### Records shown
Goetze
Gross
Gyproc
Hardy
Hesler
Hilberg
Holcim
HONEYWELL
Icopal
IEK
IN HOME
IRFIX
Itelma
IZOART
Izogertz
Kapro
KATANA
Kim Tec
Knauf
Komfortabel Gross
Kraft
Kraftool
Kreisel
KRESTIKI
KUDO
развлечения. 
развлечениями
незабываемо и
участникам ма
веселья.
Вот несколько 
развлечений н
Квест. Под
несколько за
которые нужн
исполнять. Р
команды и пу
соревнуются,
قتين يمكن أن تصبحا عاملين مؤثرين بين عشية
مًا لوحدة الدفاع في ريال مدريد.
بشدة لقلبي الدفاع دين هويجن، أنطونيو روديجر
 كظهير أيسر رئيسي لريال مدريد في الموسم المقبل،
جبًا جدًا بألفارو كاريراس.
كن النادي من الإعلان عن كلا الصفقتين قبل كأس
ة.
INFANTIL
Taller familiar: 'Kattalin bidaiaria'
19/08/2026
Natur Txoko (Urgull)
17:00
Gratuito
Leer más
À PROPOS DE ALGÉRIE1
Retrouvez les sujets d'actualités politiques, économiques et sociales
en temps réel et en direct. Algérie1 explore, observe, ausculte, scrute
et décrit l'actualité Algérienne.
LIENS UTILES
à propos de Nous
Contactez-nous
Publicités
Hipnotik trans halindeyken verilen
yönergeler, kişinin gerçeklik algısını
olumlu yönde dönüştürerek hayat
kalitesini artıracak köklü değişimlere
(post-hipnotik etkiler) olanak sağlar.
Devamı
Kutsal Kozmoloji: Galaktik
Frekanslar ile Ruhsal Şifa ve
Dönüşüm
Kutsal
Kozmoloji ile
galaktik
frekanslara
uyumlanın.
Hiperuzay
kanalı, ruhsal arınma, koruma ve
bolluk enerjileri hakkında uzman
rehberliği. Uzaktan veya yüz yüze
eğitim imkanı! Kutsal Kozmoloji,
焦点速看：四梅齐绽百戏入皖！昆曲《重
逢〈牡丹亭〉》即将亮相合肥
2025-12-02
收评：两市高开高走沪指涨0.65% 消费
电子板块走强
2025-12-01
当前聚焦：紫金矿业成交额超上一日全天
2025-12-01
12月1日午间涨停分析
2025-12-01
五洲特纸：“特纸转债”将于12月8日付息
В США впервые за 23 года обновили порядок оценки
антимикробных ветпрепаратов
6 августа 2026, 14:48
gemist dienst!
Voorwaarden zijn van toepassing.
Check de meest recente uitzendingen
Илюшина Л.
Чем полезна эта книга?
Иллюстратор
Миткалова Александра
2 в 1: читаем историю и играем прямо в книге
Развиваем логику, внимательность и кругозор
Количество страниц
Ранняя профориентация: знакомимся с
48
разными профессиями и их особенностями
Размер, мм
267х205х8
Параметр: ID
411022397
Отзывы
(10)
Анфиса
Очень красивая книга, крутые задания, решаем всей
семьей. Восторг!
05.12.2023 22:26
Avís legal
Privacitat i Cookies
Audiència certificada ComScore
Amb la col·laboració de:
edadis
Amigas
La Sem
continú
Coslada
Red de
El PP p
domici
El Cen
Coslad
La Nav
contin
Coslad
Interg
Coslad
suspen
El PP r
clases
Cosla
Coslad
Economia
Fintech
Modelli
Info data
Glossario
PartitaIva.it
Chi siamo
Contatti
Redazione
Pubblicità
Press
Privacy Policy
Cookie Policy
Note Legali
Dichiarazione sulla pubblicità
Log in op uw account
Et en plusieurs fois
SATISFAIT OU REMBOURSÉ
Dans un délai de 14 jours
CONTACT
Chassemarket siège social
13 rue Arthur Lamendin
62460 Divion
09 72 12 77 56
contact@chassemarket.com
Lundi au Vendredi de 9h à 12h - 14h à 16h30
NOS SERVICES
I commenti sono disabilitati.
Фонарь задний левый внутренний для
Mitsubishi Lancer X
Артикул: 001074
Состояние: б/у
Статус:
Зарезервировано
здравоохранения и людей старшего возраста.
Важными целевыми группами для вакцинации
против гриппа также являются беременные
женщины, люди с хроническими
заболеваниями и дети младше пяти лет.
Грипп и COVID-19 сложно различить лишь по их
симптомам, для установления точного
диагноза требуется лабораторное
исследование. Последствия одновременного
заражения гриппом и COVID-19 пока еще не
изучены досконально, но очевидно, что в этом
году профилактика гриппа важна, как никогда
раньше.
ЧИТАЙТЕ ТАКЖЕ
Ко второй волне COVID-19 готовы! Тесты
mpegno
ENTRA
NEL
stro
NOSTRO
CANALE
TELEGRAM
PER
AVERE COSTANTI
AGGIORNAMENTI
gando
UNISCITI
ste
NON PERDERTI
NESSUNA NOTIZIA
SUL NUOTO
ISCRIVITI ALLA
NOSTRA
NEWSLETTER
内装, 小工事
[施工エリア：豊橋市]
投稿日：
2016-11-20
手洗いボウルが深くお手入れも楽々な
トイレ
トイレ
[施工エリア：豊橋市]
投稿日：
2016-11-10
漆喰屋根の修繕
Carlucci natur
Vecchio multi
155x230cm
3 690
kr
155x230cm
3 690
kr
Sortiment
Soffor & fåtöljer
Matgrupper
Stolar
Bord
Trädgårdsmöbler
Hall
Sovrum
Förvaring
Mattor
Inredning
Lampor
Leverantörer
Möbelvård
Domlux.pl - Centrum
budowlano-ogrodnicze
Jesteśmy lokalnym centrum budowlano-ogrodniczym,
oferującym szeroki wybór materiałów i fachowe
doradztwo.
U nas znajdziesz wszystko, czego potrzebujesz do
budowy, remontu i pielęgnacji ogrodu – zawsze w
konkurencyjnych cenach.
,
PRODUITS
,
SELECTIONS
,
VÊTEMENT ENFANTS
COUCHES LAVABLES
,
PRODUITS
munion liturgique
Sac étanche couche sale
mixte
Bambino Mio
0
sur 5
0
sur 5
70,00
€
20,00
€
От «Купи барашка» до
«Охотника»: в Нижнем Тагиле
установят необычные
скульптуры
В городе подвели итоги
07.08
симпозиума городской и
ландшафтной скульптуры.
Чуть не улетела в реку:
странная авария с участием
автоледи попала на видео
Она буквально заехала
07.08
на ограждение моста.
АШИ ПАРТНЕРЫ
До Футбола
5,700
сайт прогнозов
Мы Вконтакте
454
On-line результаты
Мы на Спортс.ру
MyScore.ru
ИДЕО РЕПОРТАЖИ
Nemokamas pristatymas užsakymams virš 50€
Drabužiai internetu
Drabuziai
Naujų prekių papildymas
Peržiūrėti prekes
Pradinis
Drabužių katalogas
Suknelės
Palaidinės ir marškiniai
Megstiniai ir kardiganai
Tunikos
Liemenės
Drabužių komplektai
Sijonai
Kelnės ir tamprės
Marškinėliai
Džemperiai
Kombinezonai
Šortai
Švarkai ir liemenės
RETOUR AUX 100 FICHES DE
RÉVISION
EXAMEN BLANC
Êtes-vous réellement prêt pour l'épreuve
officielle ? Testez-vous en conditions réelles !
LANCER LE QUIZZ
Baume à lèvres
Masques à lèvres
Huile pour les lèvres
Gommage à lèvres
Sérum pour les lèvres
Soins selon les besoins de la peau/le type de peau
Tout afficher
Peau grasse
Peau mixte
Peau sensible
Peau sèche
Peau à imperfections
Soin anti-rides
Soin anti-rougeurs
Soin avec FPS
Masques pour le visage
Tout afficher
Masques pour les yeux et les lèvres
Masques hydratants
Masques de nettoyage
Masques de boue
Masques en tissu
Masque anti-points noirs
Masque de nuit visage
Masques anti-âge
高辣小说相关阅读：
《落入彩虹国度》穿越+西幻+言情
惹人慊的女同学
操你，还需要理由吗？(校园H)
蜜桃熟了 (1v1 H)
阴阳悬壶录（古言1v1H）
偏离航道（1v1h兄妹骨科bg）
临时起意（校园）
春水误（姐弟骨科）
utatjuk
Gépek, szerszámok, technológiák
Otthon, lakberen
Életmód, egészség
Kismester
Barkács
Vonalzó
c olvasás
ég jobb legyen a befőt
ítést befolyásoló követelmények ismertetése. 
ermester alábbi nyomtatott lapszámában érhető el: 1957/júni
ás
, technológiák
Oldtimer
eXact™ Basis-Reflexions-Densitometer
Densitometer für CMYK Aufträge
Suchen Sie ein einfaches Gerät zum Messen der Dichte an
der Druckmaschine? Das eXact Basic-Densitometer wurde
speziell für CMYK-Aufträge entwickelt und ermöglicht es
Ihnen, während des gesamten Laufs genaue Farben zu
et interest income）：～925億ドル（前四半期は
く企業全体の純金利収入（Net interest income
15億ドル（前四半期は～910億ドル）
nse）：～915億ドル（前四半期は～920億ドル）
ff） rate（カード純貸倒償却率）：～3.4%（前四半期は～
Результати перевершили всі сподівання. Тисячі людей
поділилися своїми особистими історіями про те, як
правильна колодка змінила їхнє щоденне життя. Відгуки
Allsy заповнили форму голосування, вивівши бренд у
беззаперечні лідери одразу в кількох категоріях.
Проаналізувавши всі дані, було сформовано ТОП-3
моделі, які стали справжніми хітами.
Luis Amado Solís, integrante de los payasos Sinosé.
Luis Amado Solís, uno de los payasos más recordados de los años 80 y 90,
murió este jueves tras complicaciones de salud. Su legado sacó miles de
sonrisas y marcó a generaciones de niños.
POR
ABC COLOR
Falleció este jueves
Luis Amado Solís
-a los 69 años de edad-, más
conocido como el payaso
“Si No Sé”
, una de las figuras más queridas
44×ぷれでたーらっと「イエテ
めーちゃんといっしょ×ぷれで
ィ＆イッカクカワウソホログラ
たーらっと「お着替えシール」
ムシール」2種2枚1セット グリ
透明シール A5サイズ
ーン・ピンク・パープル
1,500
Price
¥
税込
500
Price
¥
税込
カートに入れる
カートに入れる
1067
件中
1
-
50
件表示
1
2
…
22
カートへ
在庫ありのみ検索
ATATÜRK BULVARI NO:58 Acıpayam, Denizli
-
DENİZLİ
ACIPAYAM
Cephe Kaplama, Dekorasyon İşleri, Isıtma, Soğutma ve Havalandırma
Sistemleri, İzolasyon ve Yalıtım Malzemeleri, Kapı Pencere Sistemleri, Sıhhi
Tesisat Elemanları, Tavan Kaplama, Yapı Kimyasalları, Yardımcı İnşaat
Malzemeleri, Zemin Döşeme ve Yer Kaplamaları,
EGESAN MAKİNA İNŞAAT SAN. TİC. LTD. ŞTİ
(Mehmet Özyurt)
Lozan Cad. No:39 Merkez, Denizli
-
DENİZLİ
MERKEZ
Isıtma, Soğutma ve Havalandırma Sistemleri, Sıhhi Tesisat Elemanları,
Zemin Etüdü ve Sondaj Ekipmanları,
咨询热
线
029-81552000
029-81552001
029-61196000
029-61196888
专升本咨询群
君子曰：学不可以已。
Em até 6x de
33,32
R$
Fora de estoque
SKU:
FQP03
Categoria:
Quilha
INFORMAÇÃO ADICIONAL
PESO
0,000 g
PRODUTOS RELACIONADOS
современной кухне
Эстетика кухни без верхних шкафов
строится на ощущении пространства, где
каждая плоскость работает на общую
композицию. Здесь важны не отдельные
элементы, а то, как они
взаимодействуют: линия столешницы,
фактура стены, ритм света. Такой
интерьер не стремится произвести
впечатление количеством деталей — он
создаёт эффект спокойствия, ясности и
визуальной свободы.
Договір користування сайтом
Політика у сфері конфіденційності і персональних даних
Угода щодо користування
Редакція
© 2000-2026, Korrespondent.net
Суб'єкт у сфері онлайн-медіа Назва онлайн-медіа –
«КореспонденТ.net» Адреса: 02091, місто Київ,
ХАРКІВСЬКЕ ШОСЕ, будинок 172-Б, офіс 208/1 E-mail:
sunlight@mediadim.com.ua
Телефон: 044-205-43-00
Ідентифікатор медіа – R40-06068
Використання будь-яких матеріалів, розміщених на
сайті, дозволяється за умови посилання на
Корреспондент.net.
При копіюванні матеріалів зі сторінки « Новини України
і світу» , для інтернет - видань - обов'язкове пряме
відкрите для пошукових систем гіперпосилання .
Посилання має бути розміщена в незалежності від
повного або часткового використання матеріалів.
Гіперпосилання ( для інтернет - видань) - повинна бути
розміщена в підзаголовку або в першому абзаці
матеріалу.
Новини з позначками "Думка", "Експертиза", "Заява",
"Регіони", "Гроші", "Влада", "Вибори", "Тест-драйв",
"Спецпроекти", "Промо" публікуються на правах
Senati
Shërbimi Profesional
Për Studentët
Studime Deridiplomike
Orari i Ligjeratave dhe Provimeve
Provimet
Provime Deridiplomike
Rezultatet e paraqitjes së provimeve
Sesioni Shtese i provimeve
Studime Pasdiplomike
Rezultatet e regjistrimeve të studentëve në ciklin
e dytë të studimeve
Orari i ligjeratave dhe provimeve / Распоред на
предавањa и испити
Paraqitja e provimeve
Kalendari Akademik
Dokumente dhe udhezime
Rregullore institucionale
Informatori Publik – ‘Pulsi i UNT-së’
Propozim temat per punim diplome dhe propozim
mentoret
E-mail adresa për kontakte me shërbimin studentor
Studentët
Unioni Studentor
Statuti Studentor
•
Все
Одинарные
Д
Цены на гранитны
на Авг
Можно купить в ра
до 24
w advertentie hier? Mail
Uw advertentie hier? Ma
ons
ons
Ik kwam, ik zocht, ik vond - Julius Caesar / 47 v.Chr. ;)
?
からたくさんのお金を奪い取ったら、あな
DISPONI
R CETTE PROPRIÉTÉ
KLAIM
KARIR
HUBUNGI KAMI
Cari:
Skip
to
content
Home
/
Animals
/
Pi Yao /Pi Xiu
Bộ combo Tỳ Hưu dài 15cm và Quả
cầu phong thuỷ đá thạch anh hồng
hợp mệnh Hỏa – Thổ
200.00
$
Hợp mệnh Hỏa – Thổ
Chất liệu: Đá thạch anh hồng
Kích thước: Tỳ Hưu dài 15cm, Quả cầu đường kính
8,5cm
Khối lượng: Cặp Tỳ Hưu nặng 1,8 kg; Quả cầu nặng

### Exercise instructions
Edit the rows from the first line up to and including the line with "семьей. Восторг!" so that "Gratuito" becomes "Gratis". Return only those lines, with everything else unchanged.

### Answer to this exercise
Goetze
Gross
Gyproc
Hardy
Hesler
Hilberg
Holcim
HONEYWELL
Icopal
IEK
IN HOME
IRFIX
Itelma
IZOART
Izogertz
Kapro
KATANA
Kim Tec
Knauf
Komfortabel Gross
Kraft
Kraftool
Kreisel
KRESTIKI
KUDO
развлечения. 
развлечениями
незабываемо и
участникам ма
веселья.
Вот несколько 
развлечений н
Квест. Под
несколько за
которые нужн
исполнять. Р
команды и пу
соревнуются,
قتين يمكن أن تصبحا عاملين مؤثرين بين عشية
مًا لوحدة الدفاع في ريال مدريد.
بشدة لقلبي الدفاع دين هويجن، أنطونيو روديجر
 كظهير أيسر رئيسي لريال مدريد في الموسم المقبل،
جبًا جدًا بألفارو كاريراس.
كن النادي من الإعلان عن كلا الصفقتين قبل كأس
ة.
INFANTIL
Taller familiar: 'Kattalin bidaiaria'
19/08/2026
Natur Txoko (Urgull)
17:00
Gratis
Leer más
À PROPOS DE ALGÉRIE1
Retrouvez les sujets d'actualités politiques, économiques et sociales
en temps réel et en direct. Algérie1 explore, observe, ausculte, scrute
et décrit l'actualité Algérienne.
LIENS UTILES
à propos de Nous
Contactez-nous
Publicités
Hipnotik trans halindeyken verilen
yönergeler, kişinin gerçeklik algısını
olumlu yönde dönüştürerek hayat
kalitesini artıracak köklü değişimlere
(post-hipnotik etkiler) olanak sağlar.
Devamı
Kutsal Kozmoloji: Galaktik
Frekanslar ile Ruhsal Şifa ve
Dönüşüm
Kutsal
Kozmoloji ile
galaktik
frekanslara
uyumlanın.
Hiperuzay
kanalı, ruhsal arınma, koruma ve
bolluk enerjileri hakkında uzman
rehberliği. Uzaktan veya yüz yüze
eğitim imkanı! Kutsal Kozmoloji,
焦点速看：四梅齐绽百戏入皖！昆曲《重
逢〈牡丹亭〉》即将亮相合肥
2025-12-02
收评：两市高开高走沪指涨0.65% 消费
电子板块走强
2025-12-01
当前聚焦：紫金矿业成交额超上一日全天
2025-12-01
12月1日午间涨停分析
2025-12-01
五洲特纸：“特纸转债”将于12月8日付息
В США впервые за 23 года обновили порядок оценки
антимикробных ветпрепаратов
6 августа 2026, 14:48
gemist dienst!
Voorwaarden zijn van toepassing.
Check de meest recente uitzendingen
Илюшина Л.
Чем полезна эта книга?
Иллюстратор
Миткалова Александра
2 в 1: читаем историю и играем прямо в книге
Развиваем логику, внимательность и кругозор
Количество страниц
Ранняя профориентация: знакомимся с
48
разными профессиями и их особенностями
Размер, мм
267х205х8
Параметр: ID
411022397
Отзывы
(10)
Анфиса
Очень красивая книга, крутые задания, решаем всей
семьей. Восторг!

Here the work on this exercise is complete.